Lockheed Martin Delivers 300th CCTT Training Module to the U.S. Army
ORLANDO, FL, March 27th, 2002 -- Lockheed Martin this week delivers the U.S. Army's 300th Close Combat Tactical Trainer unit. This simulator, which uses virtual reality technology, is one of three that will complete the Army's training site in Korea. Lockheed Martin supplies the U.S. Army with Close Combat Tactical Trainer (CCTT) equipment to train soldiers in tactically employing a variety of combat vehicles including M1A1 and M1A2 tanks, Bradley Fighting Vehicle, and HMMWV. The contract is administered by the U.S. Army's Simulation, Training and Instrumentation Command (STRICOM) based in Orlando.
"This delivery milestone ensures our customer's ability to train the warfighter worldwide in a cost effective and efficient manner," said Lockheed Martin Information Systems President John Hallal. "The use of reconfigurable simulators reduces the Army's total cost of ownership during the entire program lifecycle."
Upon completion of the installation, 28 CCTT units will operate at Camp Casey, Korea including ten new production simulators, as well as workstations supporting After-Action Review and Computer Generated Forces.
"This is a significant milestone that demonstrates the sustained professionalism and commitment of the Government/Contractor/User Integrated Development Team to successfully field the Army's premier virtual combined arms training system," said Col. Wellsford V. Barlow, Project Manager for Combined Arms Tactical Trainers at the U.S. Army's Simulation, Training, and Instrumentation Command (STRICOM).
CCTT simulators are produced at Lockheed Martin Information Systems in Orlando. Lockheed Martin Information Systems received the CCTT Development contract award in 1992 and began full-rate production in 1999. The Army recently extended program production through 2005.
The CCTT simulators with an enhanced display system increase the Army's flexibility by allowing training system conversions to take place in the field. The new CCTT simulators deployed in Korea can be rapidly reconfigured in the field to support the specific training need of the soldier. Reconfigurable simulators enhance training value and expand throughput by enabling soldiers to receive training for specific tactical vehicle configurations without requiring travel to remote training facilities.

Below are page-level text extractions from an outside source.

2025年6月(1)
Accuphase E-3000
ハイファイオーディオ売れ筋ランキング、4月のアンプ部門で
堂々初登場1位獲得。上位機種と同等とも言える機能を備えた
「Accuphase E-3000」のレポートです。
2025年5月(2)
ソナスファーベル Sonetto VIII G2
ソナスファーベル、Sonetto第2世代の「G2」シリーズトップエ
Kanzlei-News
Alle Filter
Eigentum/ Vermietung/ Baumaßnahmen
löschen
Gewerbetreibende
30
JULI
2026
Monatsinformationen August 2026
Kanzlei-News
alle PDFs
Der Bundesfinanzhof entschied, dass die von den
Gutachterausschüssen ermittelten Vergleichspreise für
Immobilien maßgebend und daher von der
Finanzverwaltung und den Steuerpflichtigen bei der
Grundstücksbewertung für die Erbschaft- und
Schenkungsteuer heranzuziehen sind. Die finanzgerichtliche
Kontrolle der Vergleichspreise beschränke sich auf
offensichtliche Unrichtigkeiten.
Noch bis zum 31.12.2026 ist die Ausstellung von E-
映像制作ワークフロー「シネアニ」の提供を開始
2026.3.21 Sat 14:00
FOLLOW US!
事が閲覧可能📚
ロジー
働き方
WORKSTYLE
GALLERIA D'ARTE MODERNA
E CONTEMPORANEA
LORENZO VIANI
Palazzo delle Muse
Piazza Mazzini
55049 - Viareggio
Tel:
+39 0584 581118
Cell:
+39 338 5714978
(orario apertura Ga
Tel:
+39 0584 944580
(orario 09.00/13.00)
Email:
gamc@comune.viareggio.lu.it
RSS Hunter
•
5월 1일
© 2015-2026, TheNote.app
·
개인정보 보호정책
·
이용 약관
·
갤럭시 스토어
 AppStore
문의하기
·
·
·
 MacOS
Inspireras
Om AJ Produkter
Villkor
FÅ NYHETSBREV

Lockheed Martin Training is a leader in the design, development, installation, operation and integration of training and simulation systems for global defense, civil, and commercial markets. Training products and services in the Lockheed Martin portfolio span the training continuum of live, virtual, constructive and test-instrumentation domains for flight, naval, and ground systems applications. Addressing this continuum with military products ranging from high fidelity virtual simulators to modern wargaming models, Lockheed Martin offers tailored solutions to address readiness needs.